### TASK BRIEF
Find each line in the material below that contains the word "values", and copy those lines out in full.

------------------------------------------------------------------------

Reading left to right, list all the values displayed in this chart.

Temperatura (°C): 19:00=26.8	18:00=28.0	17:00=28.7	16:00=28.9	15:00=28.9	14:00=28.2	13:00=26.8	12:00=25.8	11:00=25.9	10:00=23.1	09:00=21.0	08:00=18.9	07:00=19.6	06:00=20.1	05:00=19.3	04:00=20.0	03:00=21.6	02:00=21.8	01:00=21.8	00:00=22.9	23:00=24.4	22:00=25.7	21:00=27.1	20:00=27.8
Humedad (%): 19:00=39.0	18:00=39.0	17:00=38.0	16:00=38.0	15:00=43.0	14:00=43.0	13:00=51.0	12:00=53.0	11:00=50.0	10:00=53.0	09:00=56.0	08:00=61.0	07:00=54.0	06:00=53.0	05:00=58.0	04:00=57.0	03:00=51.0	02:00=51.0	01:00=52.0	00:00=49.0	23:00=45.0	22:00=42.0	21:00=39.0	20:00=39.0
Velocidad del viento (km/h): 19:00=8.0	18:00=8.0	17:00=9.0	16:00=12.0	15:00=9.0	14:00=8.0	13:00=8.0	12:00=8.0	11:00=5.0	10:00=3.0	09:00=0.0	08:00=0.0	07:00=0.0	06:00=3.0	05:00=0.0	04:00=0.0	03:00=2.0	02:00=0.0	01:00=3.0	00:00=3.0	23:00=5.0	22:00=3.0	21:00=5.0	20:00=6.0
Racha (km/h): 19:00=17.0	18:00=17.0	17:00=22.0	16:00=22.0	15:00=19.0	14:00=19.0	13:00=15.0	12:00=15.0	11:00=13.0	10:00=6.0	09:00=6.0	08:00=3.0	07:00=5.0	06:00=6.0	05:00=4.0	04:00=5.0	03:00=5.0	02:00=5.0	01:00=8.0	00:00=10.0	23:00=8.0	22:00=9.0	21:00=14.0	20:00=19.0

------------------------------------------------------------------------

### PROBLEM SOLUTION
Reading left to right, list all the values displayed in this chart.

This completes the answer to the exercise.